Paulina Hankiewicz i Kornelia Marczak wygrały turniej YONEX Czech Open w badmintonie w deblu. To drugie zwycięstwo Polek w ciągu miesiąca, ponieważ we wrześniu okazały się najlepsze podczas Polish International.
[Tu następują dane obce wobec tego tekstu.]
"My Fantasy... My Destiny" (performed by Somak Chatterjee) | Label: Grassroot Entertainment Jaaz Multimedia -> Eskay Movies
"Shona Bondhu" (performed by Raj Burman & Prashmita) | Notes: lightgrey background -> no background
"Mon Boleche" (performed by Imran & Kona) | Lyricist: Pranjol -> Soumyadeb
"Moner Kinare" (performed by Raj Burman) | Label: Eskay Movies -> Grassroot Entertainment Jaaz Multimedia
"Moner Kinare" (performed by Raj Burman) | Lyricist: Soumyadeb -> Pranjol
Najlepszy obecnie polski debel rozpoczął zmagania od 2 rundy i pokonania Francuzek: Marie Cesari i Lilou Schaffner 2:0 (25:23, 21:18). Następnie Hankiewicz i Marczak w ćwierćfinałowym meczu bardzo wysoko wygrały ze Słowenkami: Anją Jordan i Kim Matovic – 2:0 (21:8, 21:9). W półfinale natomiast Polki zmierzyły się z Dunkami i był to najtrudniejszy mecz w turnieju. Ostatecznie Biało-Czerwone pokonały Laerke Hvid i Annę Klausholm 2:1 (18:21, 21:19, 22:20). Dzisiejszy finał również był bardzo zacięty. Paulina Hankiewicz i Kornelia Marczak wygrały w nim z numerem “1” – Francuzkami: Sharone Bauer i Emilie Vercelot wynikiem 2:0 (21:19, 24:22).
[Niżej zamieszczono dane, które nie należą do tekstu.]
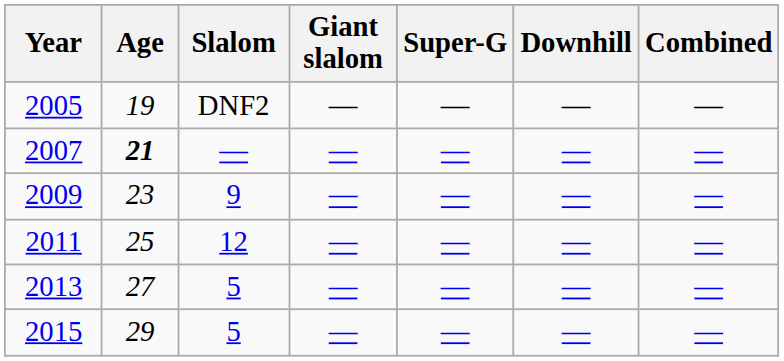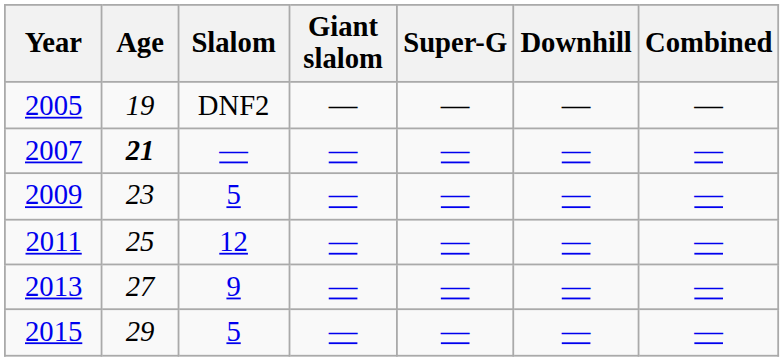2009 | Slalom: 9 -> 5
2013 | Slalom: 5 -> 9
Złoto Hankiewicz i Marczak nie było jedynym medalem Biało-Czerwonych podczas Czech Open. Brązowe krążki zdobyli Szymon Ślepecki z Robertem Cybulskim oraz Anastasiya Khomich z Darią Zimnol.
Ślepecki i Cybulski, turniejowa jedynka w swoim pierwszym meczu (2 runda) wygrali z Niemcami, Eckerlinem i Kraxem 2:1 (15:21, 21:9, 21:18). Później po dwóch wyrównanych setach pokonali Serbów Petrovicia i Tomicia 21:19, 21:19. Niestety w półfinale lepsi byli Czesi – Jiri Kral/Ondrej Kral, którzy wygrali z naszymi badmintonistami 2:1 (16:21, 21:15, 21:19).
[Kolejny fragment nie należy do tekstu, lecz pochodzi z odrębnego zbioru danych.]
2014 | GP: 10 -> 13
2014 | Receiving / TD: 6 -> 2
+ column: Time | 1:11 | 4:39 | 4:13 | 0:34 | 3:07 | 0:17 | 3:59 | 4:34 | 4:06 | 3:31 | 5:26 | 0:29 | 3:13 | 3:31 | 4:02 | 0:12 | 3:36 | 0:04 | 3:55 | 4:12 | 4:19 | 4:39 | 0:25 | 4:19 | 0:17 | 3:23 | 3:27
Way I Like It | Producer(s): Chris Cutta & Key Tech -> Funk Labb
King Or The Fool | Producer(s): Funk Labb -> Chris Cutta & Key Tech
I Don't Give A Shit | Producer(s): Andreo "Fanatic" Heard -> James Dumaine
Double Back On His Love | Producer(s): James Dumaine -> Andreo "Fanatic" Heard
Khomich i Zimnol także miały wolny los w 1 rundzie, a w drugiej wyeliminowały Bułgarki – Ivanovą i Pavlovą, wygrywając 2:1 (21:17, 16:21, 21:14). W ćwierćfinale z kolei, po kolejnym trzysetowym meczu, pokonały debel szwedzko-francuski – Norrman/Wei 2:1 (19:21, 21:16, 21:18). Półfinał zakończył się porażką ze wspomnianymi Bauer i Vercelot.
Dobre występy mają za sobą także nasi juniorzy. Polscy zawodnicy zdobyli 4 medale na turnieju VICTOR Denmark Junior 2024. Po srebrne krążki sięgnęli: Bartosz Puńko w singlu oraz Mikołaj Morawski i Krzysztof Podkowiński w deblu. Natomiast brązowe medale wywalczyły dwa polskie miksty: Maja Janko i Mikołaj Morawski, a także Kinga Stokfisz i Krzysztof Podkowiński.